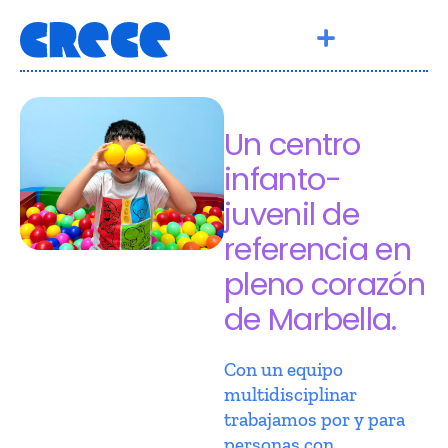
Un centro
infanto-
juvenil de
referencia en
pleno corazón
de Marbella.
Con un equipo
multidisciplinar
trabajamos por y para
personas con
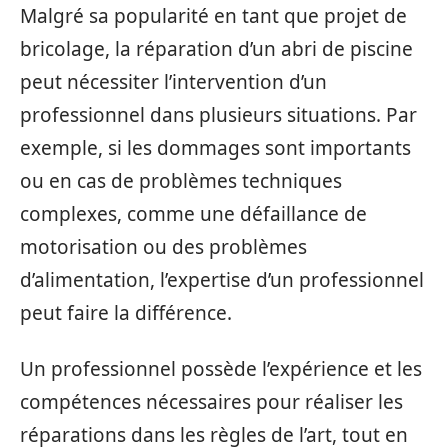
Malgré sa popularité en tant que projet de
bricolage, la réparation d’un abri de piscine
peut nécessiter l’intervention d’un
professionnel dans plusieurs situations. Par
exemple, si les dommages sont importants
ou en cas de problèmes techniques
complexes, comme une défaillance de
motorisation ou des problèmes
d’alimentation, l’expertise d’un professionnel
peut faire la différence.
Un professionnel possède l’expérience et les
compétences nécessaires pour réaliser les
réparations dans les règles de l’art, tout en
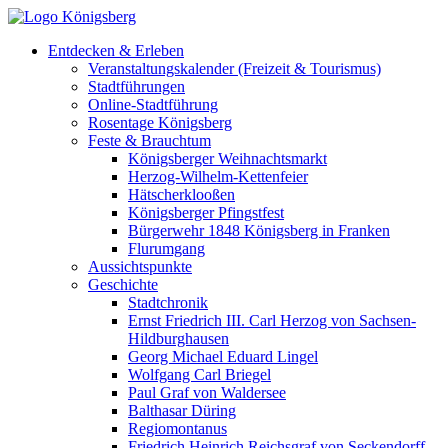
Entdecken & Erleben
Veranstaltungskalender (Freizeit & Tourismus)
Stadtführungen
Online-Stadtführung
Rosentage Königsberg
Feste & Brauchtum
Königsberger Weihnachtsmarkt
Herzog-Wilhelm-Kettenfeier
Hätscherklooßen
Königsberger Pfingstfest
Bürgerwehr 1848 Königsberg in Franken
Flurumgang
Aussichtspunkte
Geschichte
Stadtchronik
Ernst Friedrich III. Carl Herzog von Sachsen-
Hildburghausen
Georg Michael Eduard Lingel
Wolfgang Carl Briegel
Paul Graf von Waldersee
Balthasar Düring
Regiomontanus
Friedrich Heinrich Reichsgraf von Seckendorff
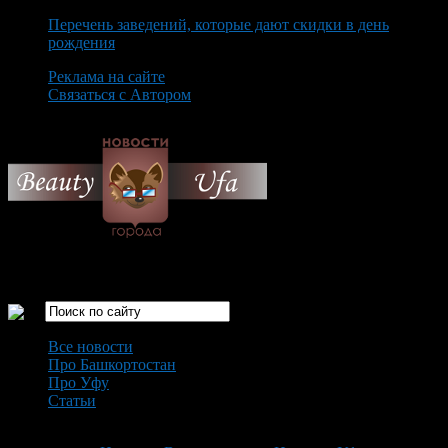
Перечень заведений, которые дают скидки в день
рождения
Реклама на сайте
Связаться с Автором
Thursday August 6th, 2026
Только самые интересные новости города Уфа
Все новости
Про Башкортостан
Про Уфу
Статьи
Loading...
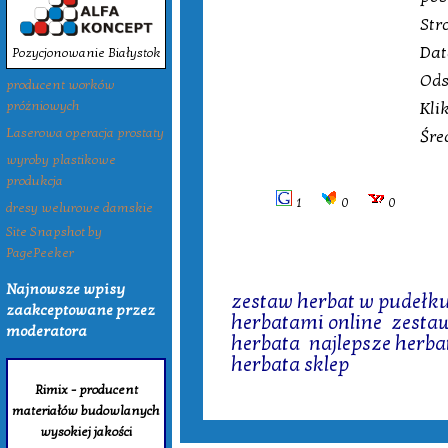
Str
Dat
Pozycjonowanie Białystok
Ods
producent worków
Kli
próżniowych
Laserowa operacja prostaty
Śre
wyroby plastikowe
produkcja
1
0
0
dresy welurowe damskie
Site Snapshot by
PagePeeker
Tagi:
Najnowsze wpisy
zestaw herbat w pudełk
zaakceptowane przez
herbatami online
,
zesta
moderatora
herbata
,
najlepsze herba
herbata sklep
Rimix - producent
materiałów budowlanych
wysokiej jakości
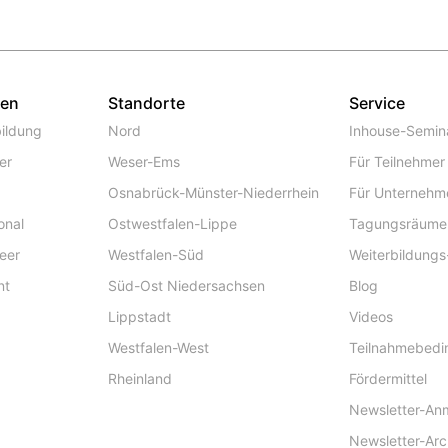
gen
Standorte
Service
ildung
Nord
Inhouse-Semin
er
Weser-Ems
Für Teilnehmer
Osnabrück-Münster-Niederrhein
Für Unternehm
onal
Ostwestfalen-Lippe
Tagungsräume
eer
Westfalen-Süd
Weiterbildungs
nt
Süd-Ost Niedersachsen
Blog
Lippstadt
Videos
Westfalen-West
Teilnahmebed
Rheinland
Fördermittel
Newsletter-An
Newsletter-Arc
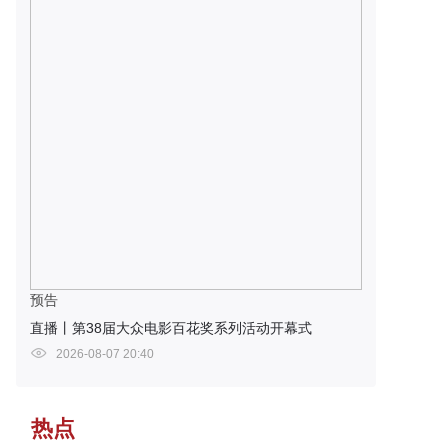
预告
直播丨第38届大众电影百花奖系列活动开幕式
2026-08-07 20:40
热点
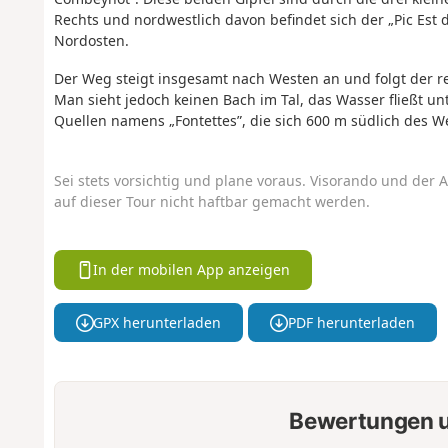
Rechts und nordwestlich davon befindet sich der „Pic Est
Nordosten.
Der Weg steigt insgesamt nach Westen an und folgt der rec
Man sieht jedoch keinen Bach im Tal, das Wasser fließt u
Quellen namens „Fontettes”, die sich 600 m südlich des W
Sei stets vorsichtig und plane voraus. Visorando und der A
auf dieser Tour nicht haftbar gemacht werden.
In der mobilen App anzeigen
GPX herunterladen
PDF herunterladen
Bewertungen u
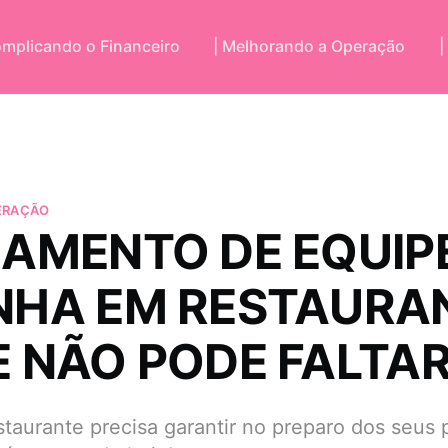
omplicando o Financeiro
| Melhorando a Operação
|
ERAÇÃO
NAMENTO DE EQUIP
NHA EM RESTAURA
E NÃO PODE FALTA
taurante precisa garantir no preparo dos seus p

----------------

■ Written task
Select all lines with the word "herunterladen" from the entries above.

■ Output of the task
GPX herunterladen
PDF herunterladen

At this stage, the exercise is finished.